Dataset records:
----

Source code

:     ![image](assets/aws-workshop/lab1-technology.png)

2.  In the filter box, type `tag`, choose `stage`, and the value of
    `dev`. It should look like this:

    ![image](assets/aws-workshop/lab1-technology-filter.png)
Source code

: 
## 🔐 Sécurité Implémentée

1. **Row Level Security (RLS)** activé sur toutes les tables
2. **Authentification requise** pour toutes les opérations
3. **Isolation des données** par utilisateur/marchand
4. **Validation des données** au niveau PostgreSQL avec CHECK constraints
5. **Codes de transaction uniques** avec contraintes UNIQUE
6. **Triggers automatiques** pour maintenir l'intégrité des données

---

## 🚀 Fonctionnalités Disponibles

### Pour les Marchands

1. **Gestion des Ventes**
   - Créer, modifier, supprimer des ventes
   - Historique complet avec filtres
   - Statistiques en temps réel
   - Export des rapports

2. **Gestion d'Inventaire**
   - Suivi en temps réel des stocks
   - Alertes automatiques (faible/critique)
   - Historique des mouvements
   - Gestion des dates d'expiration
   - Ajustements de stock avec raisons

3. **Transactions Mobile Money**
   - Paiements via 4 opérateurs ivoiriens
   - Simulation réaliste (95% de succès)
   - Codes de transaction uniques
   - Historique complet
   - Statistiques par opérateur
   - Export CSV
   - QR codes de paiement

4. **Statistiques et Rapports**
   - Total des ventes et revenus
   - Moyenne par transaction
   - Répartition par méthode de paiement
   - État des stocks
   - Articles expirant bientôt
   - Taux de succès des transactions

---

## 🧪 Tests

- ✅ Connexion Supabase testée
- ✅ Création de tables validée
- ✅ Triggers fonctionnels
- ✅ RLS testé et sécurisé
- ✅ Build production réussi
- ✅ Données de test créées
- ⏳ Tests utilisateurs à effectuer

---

----

Exercise aim: Using the entries above, work out the number of lines containing the string "technology", and supply only that number.

Response area: 2